● RAW RECORDS

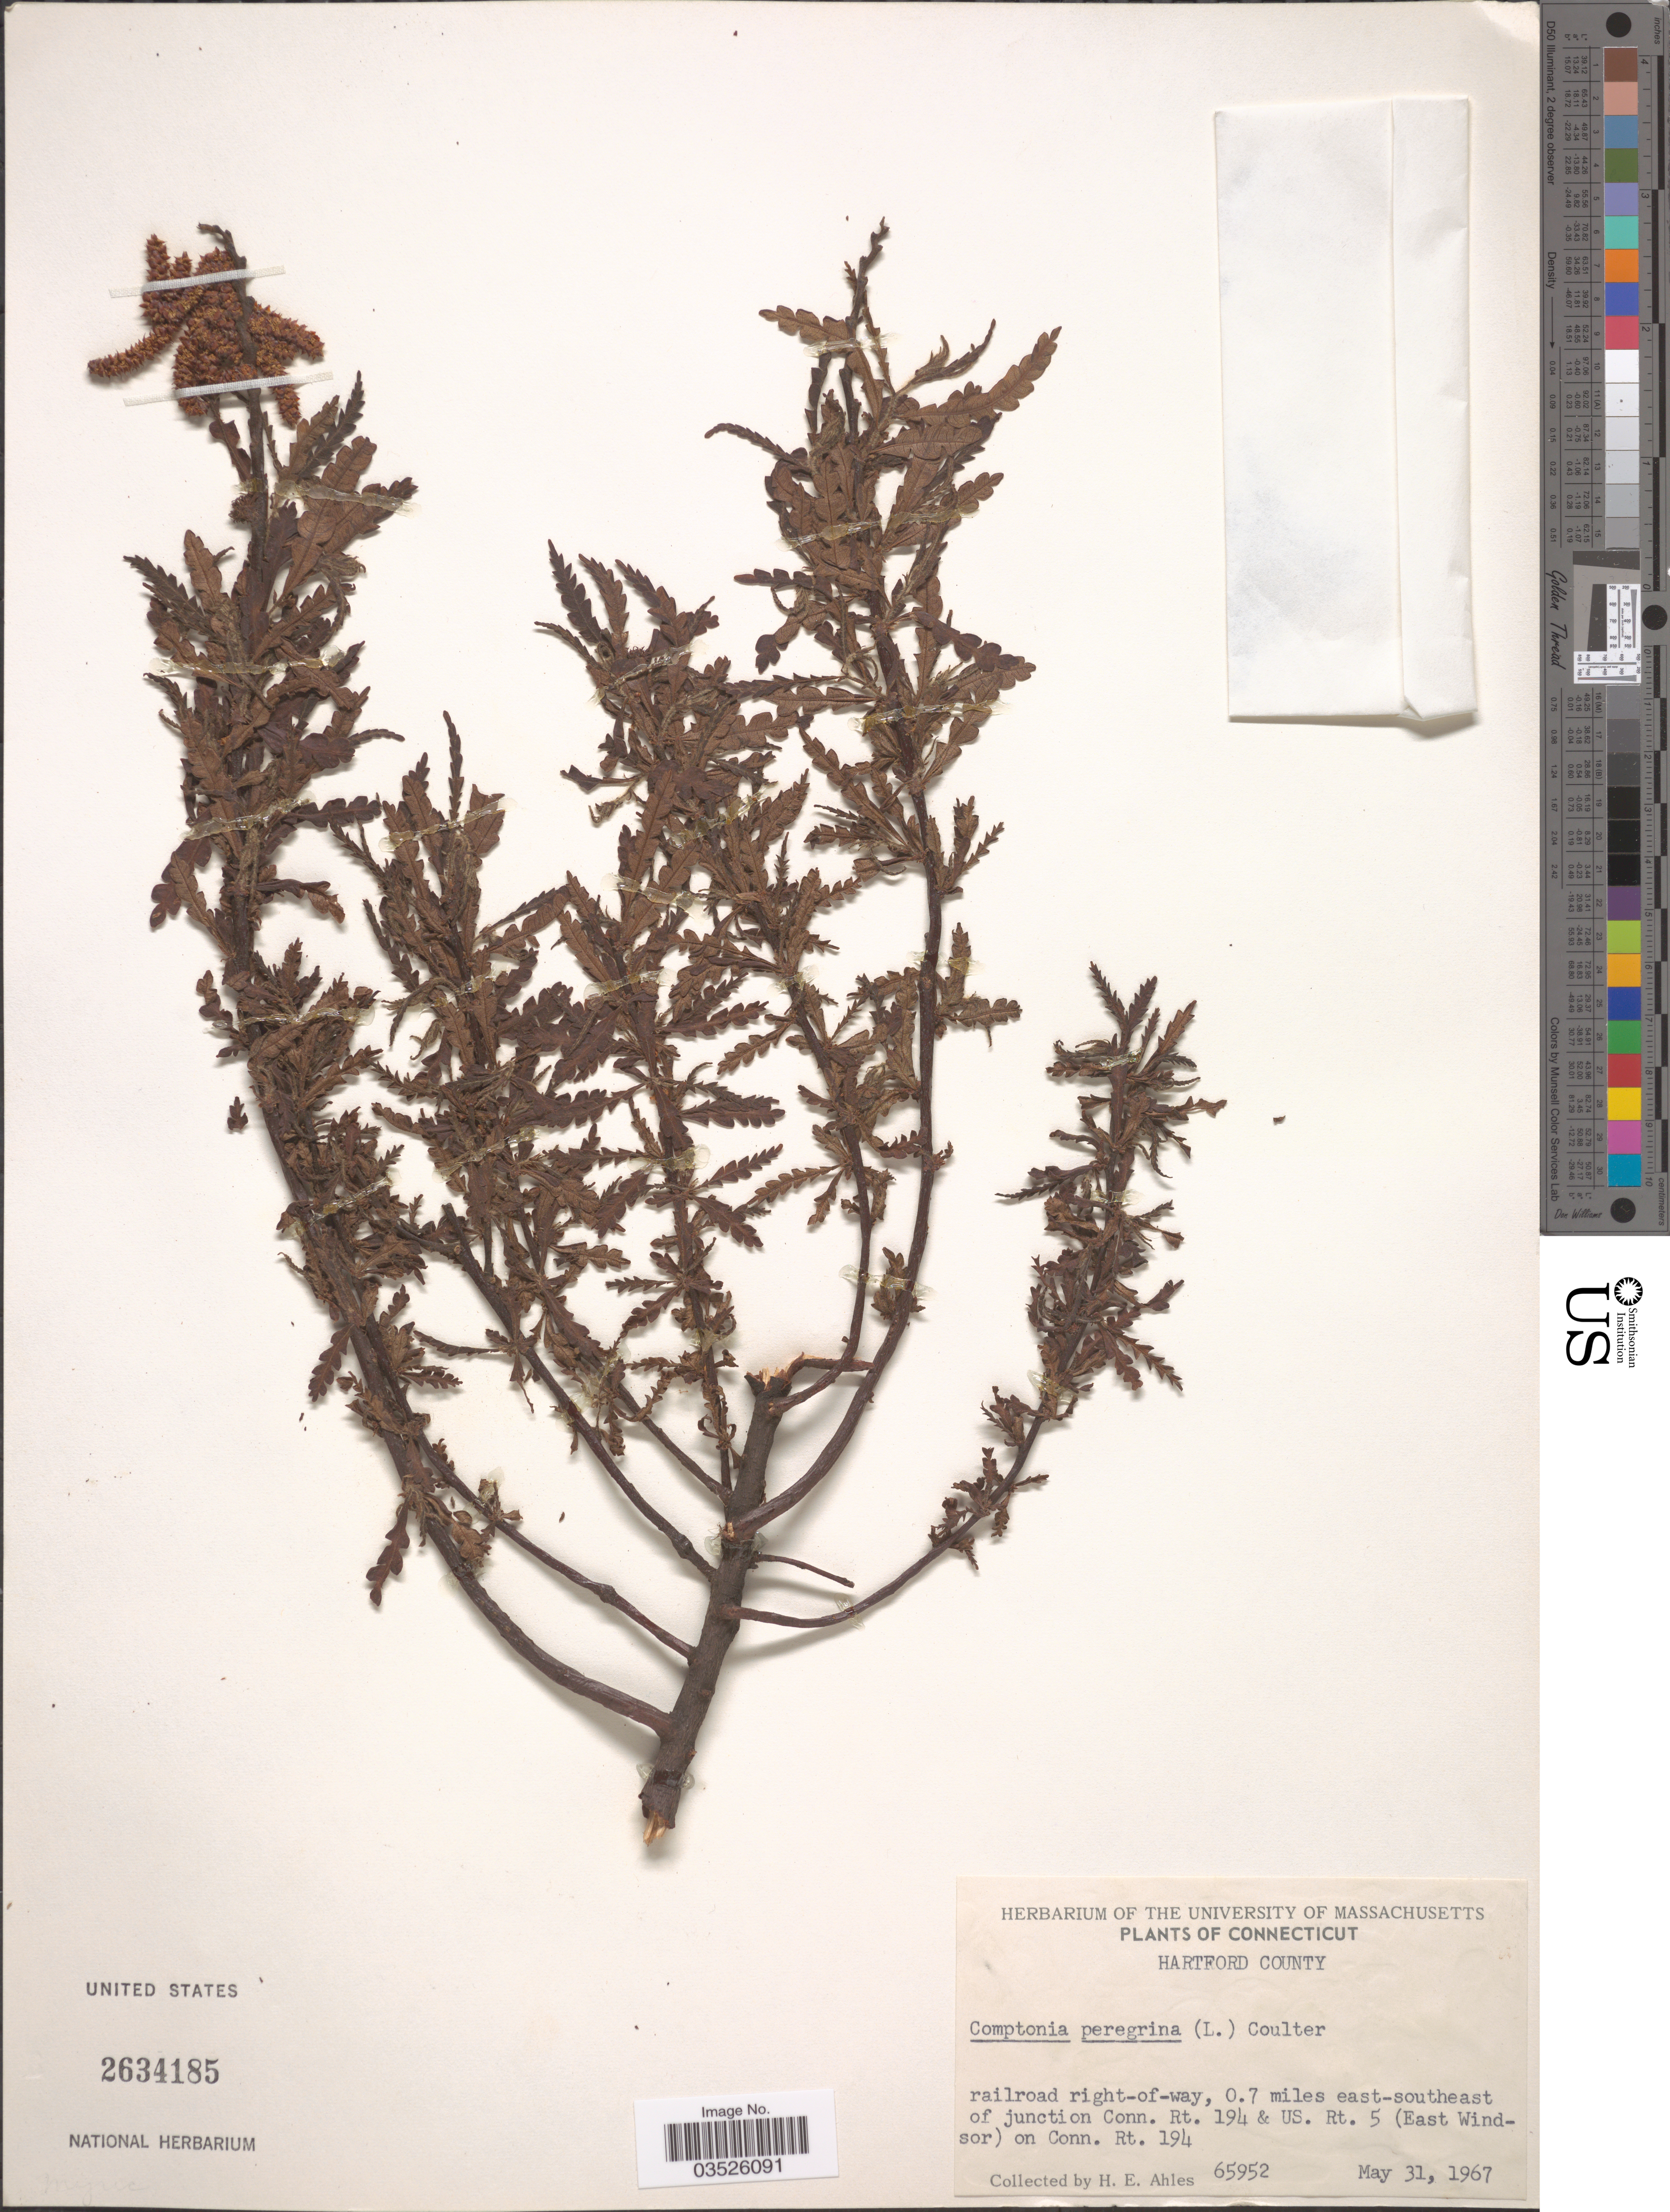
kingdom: Plantae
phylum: Tracheophyta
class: Magnoliopsida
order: Fagales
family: Myricaceae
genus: Comptonia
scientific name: Comptonia peregrina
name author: (L.) J.M. Coult.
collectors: H. E. Ahles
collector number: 65952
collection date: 1967-05-31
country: United States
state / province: Connecticut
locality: Hartford County. Railroad right-of-way, 0.7 miles east-southeast of junction Conn. Rt. 194 & US. Rt. 5 (East Windsor) on Conn. Rt. 194.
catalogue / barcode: US 2634185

● DIRECTIONS
Reprint the catalog lines of every item above verbatim, leaving out the pictures.

● EXERCISE SOLUTION
kingdom: Plantae
phylum: Tracheophyta
class: Magnoliopsida
order: Fagales
family: Myricaceae
genus: Comptonia
scientific name: Comptonia peregrina
name author: (L.) J.M. Coult.
collectors: H. E. Ahles
collector number: 65952
collection date: 1967-05-31
country: United States
state / province: Connecticut
locality: Hartford County. Railroad right-of-way, 0.7 miles east-southeast of junction Conn. Rt. 194 & US. Rt. 5 (East Windsor) on Conn. Rt. 194.
catalogue / barcode: US 2634185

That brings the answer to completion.